Kalau dulu, sumber belajar utama adalah buku cetak dan catatan guru. Sekarang, siswa bisa memakai Google Classroom, platform Merdeka Mengajar, bahkan kecerdasan buatan seperti Chat GPT.
Perubahan ini terjadi cepat. Informasi makin mudah diakses. Masalahnya, tidak semua daerah bergerak dengan kecepatan yang sama. Saat pandemi, sistem pendidikan dipaksa berubah.
Pemerintah mengadakan sekitar 1,1 juta unit Chromebook untuk lebih dari 77.000 sekolah. Total anggaran mencapai 9,9 triliun rupiah. Tujuannya jelas. Mendukung pembelajaran digital dan ujian berbasis komputer secara nasional. Secara angka, ini terlihat sebagai langkah besar menuju modernisasi. Sekarang kita lihat kondisi di lapangan.
Data BPS tahun 2023 menunjukkan hanya 22,55 persen desa atau kelurahan yang memiliki sinyal internet sangat kuat. Sekitar 17,5 persen masih memiliki sinyal lemah. Dan sekitar 3,7 persen atau lebih dari 3.000 desa belum terjangkau sinyal sama sekali. (penekanan/emphasis)
Di wilayah 3T, perangkat yang sudah dibeli dengan anggaran besar sering tidak bisa digunakan secara maksimal. Di kota besar, hampir semua sekolah sudah terhubung internet. Di wilayah 3T, hanya sebagian yang memiliki koneksi stabil. Kecepatannya pun berbeda jauh. Pulau Jawa masih menjadi pusat kecepatan dan infrastruktur. Sementara Papua dan Maluku masih berjuang untuk akses dasar. Ketimpangan ini menciptakan perbedaan pengalaman belajar bagi anak anak di Indonesia.
Karena akses yang berbeda, kemampuan digital siswa juga berbeda. Siswa di wilayah dengan fasilitas lengkap lebih terbiasa menggunakan perangkat dan platform online. Di wilayah dengan akses terbatas, frekuensi penggunaan teknologi jauh lebih rendah. Akibatnya muncul jurang literasi digital.
Namun, pemerintah berupaya menutup kesenjangan ini. Satelit SATRIA-1 diluncurkan untuk menghubungkan sekitar 37.000 titik layanan publik, termasuk sekolah. Ada juga solusi seperti Kipin Classroom, yang menyediakan puluhan ribu konten belajar tanpa perlu internet. Langkah ini menunjukkan adanya usaha untuk menyesuaikan kebijakan dengan kondisi lapangan.

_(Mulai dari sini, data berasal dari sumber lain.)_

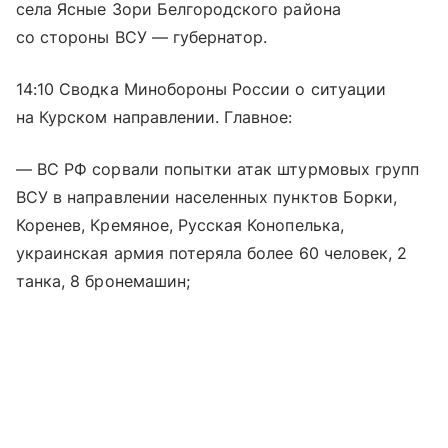
села Ясные Зори Белгородского района
со стороны ВСУ — губернатор.
14:10 Сводка Минобороны России о ситуации
на Курском направлении. Главное:
— ВС РФ сорвали попытки атак штурмовых групп
ВСУ в направлении населенных пунктов Борки,
Коренев, Кремяное, Русская Конопелька,
украинская армия потеряла более 60 человек, 2
танка, 8 бронемашин;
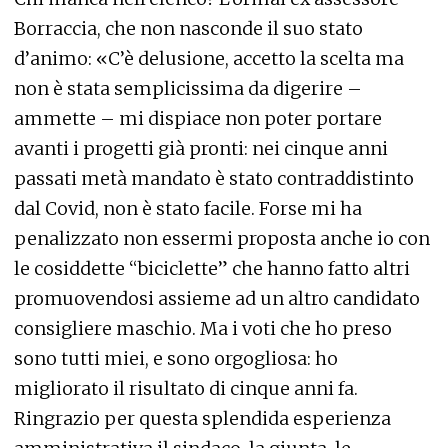
Borraccia, che non nasconde il suo stato
d’animo: «C’è delusione, accetto la scelta ma
non è stata semplicissima da digerire –
ammette – mi dispiace non poter portare
avanti i progetti già pronti: nei cinque anni
passati metà mandato è stato contraddistinto
dal Covid, non è stato facile. Forse mi ha
penalizzato non essermi proposta anche io con
le cosiddette “biciclette” che hanno fatto altri
promuovendosi assieme ad un altro candidato
consigliere maschio. Ma i voti che ho preso
sono tutti miei, e sono orgogliosa: ho
migliorato il risultato di cinque anni fa.
Ringrazio per questa splendida esperienza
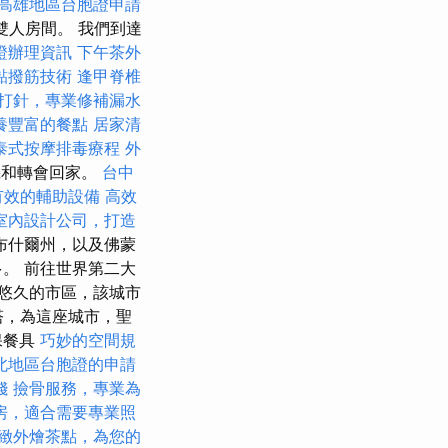
高雄地區台胞證申請
雙人房間。 我們到達
證辦理資訊
下午茶外
黏撥筋技術
逢甲脊椎
打針，專業修補漏水
養豐富的餐點
居家清
泰式按摩排毒療程
外
機和轉會回家。
台中
有效的輔助設備
高效
室內設計公司，打造
布什爾州，以及佛蒙
。 前往世界第二大
史悠久的市區，該城市
塔，為這座城市，聖
保餐具
巧妙的空間規
北地區台胞證的申請
錢
撿骨服務，專業為
房，適合需要專業照
緻外燴茶點，為您的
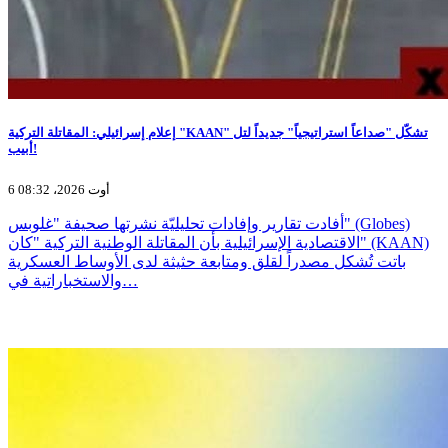
إعلام إسرائيلي: المقاتلة التركية "KAAN" تشكّل "صداعاً استراتيجياً" جديداً لتل
أبيب!
6 أوت 2026، 08:32
أفادت تقارير وإفادات تحليليّة نشرتها صحيفة "غلوبس" (Globes)
الاقتصادية الإسرائيلية بأن المقاتلة الوطنية التركية "كان" (KAAN)
باتت تُشكل مصدراً لقلق ومتابعة حثيثة لدى الأوساط العسكرية
والاستخباراتية في…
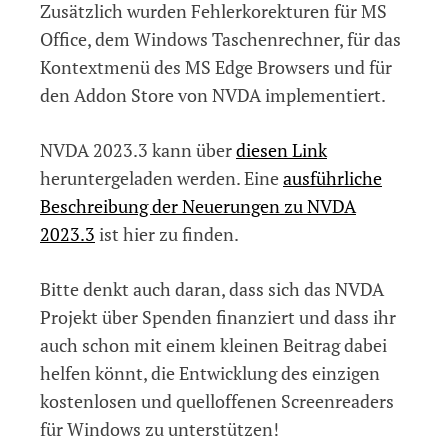
Zusätzlich wurden Fehlerkorekturen für MS
Office, dem Windows Taschenrechner, für das
Kontextmenü des MS Edge Browsers und für
den Addon Store von NVDA implementiert.
NVDA 2023.3 kann über
diesen Link
heruntergeladen werden. Eine
ausführliche
Beschreibung der Neuerungen zu NVDA
2023.3
ist hier zu finden.
Bitte denkt auch daran, dass sich das NVDA
Projekt über Spenden finanziert und dass ihr
auch schon mit einem kleinen Beitrag dabei
helfen könnt, die Entwicklung des einzigen
kostenlosen und quelloffenen Screenreaders
für Windows zu unterstützen!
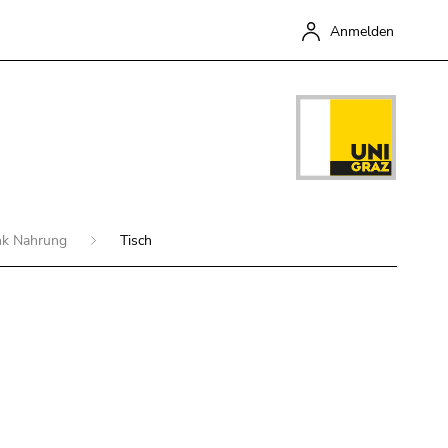
Anmelden
nk Nahrung
Tisch
Schließen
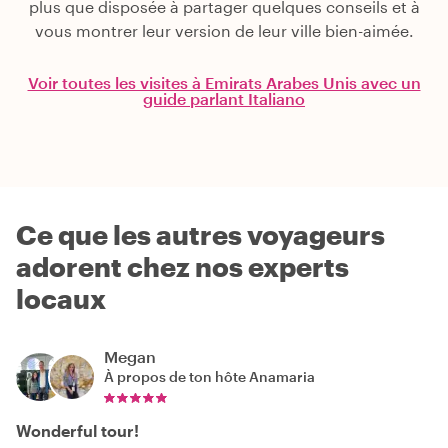
plus que disposée à partager quelques conseils et à
vous montrer leur version de leur ville bien-aimée.
Voir toutes les visites à Emirats Arabes Unis avec un
guide parlant Italiano
Ce que les autres voyageurs
adorent chez nos experts
locaux
Megan
À propos de ton hôte
Anamaria
Wonderful tour!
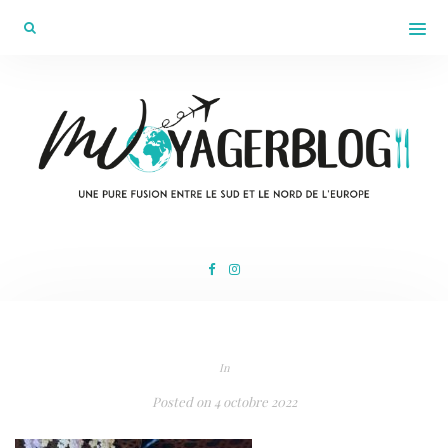
In
Posted on
4 octobre 2022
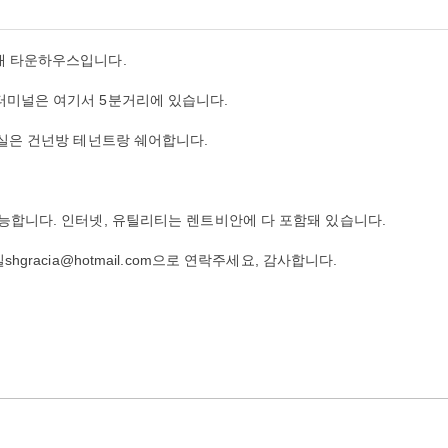
새 타운하우스입니다.
터미널은 여기서 5분거리에 있습니다.
장실은 건넌방 테넌트랑 쉐어합니다.
가능합니다. 인터넷, 유틸리티는 렌트비안에 다 포함돼 있습니다.
hgracia@hotmail.com으로 연락주세요, 감사합니다.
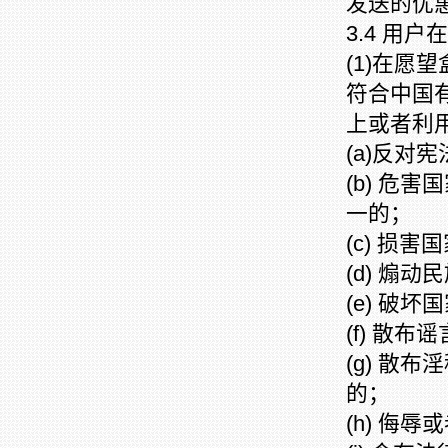
发送的优
3.4 用
(1)在
符合中国
上或者利
(a)反对
(b) 危
一的；
(c) 损
(d) 煽
(e) 破
(f) 散
(g) 散
的；
(h) 侮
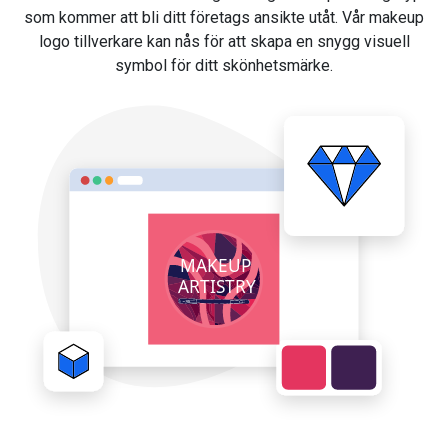
som kommer att bli ditt företags ansikte utåt. Vår makeup
logo tillverkare kan nås för att skapa en snygg visuell
symbol för ditt skönhetsmärke.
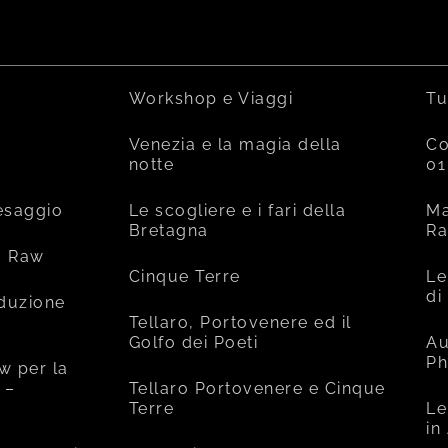
Workshop e Viaggi
Tu
Venezia e la magia della
Co
notte
01
esaggio
Le scogliere e i fari della
Ma
Bretagna
R
o Raw
Cinque Terre
Le
di
oduzione
Tellaro, Portovenere ed il
Golfo dei Poeti
Au
Ph
w per la
 –
Tellaro Portovenere e Cinque
Terre
Le
in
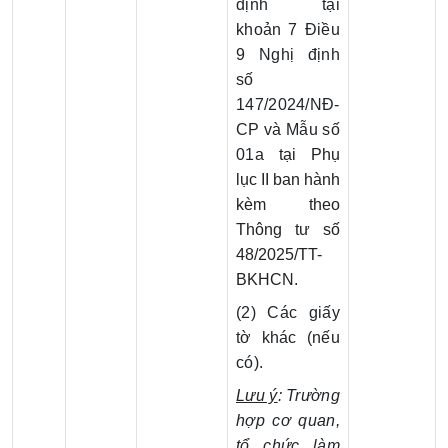
định tại
khoản 7 Điều
9 Nghị định
số
147/2024/NĐ-
CP và Mẫu số
01a
tại Phụ
lục II ban hành
kèm theo
Thông tư số
48/2025/TT-
BKHCN
.
(2) Các giấy
tờ khác (nếu
có).
Lưu ý
: Trường
hợp cơ quan,
tổ chức làm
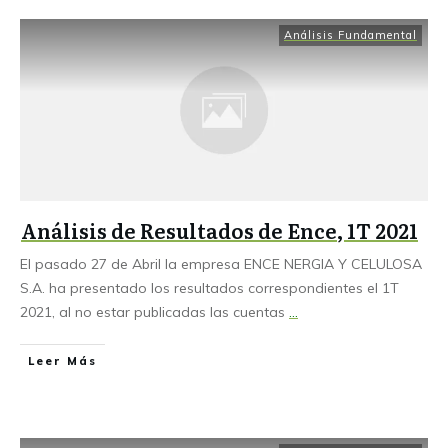
Análisis Fundamental
Análisis de Resultados de Ence, 1T 2021
El pasado 27 de Abril la empresa ENCE NERGIA Y CELULOSA
S.A. ha presentado los resultados correspondientes el 1T
2021, al no estar publicadas las cuentas
...
Leer Más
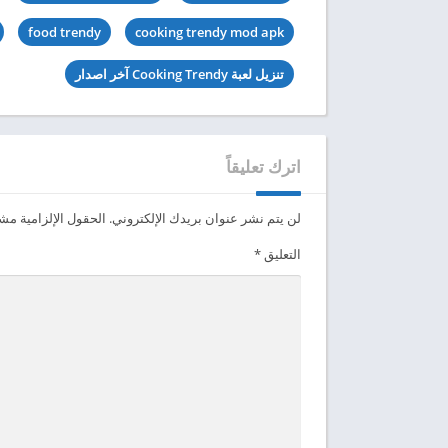
food trendy
cooking trendy mod apk
تنزيل لعبة Cooking Trendy آخر اصدار
اترك تعليقاً
لن يتم نشر عنوان بريدك الإلكتروني.
الحقول الإلزامية مشار
التعليق
*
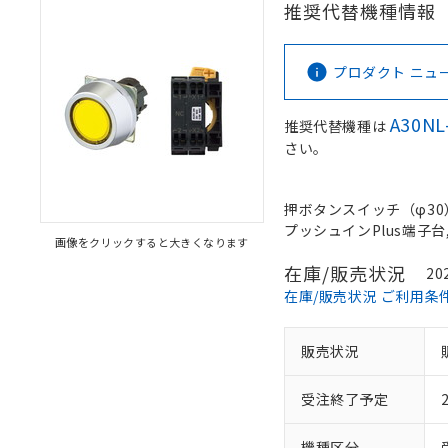
推奨代替機種情報
プロダクト ニュース 
A30NL
推奨代替機種は
さい。
押ボタンスイッチ（φ30）,
プッシュインPlus端子台, 
画像をクリックすると大きくなります
在庫/販売状況
20
在庫/販売状況 ご利用条
販売状況
受注終了予定
機種区分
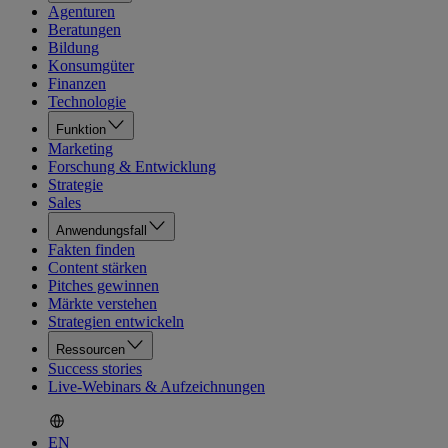
Agenturen
Beratungen
Bildung
Konsumgüter
Finanzen
Technologie
Funktion
Marketing
Forschung & Entwicklung
Strategie
Sales
Anwendungsfall
Fakten finden
Content stärken
Pitches gewinnen
Märkte verstehen
Strategien entwickeln
Ressourcen
Success stories
Live-Webinars & Aufzeichnungen
EN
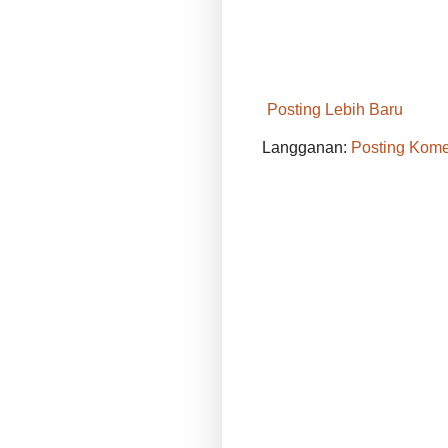
Posting Lebih Baru
Langganan:
Posting Kome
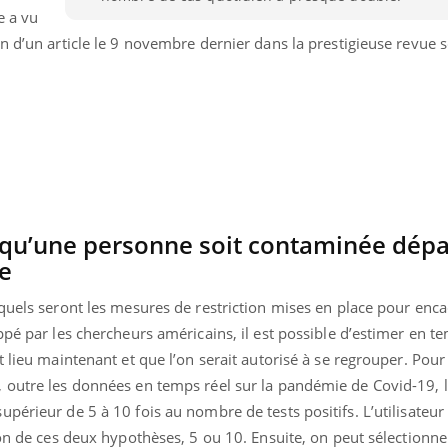
e a vu
n d’un article le 9 novembre dernier dans la prestigieuse revue s
ue qu’une personne soit contaminée dépa
e
quels seront les mesures de restriction mises en place pour encad
ppé par les chercheurs américains, il est possible d’estimer en te
Youtube
 lieu maintenant et que l’on serait autorisé à se regrouper. Pour 
bète & Ramadan 2026
Un « jumeau numériq
tube
Youtube
faciliter l’accès à la 
 outre les données en temps réel sur la pandémie de Covid-19, le
Ramadan approche, et, pour de
Youtube
préventive
érieur de 5 à 10 fois au nombre de tests positifs. L’utilisateur a
breuses personnes atteintes de
Un établissement lié à u
ète, c'est une période de questions, de
ion de ces deux hypothèses, 5 ou 10. Ensuite, on peut sélectionn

Digitalisasi seharusnya mengubah cara kita belajar menjadi lebih merdeka dan personal. Jutaan guru kini mulai menggunakan platform digital. Namun, kita harus sadar bahwa teknologi hanyalah alat. Jiwa dari pendidikan tetap ada pada pemerataan dan kualitas manusianya.
Kita juga perlu melihat sisi lain. Ada laporan bahwa sebagian perangkat memiliki spesifikasi standar yang terasa lambat saat digunakan untuk kebutuhan internet saat ini. Selain itu, muncul dugaan korupsi dalam pengadaan Chromebook dengan estimasi kerugian negara hingga 1,98 triliun rupiah. Angka sebesar itu seharusnya bisa membantu banyak sekolah yang benar-benar membutuhkan.
Jadi kita kembali pada pertanyaan awal. Pendidikan, untuk siapa? Apakah anggaran besar ini benar sampai kepada siswa yang paling membutuhkan, atau berhenti di tengah jalan? Masa depan pendidikan tidak hanya ditentukan oleh teknologi. Masa depan ditentukan oleh pemerataan, transparansi, dan integritas.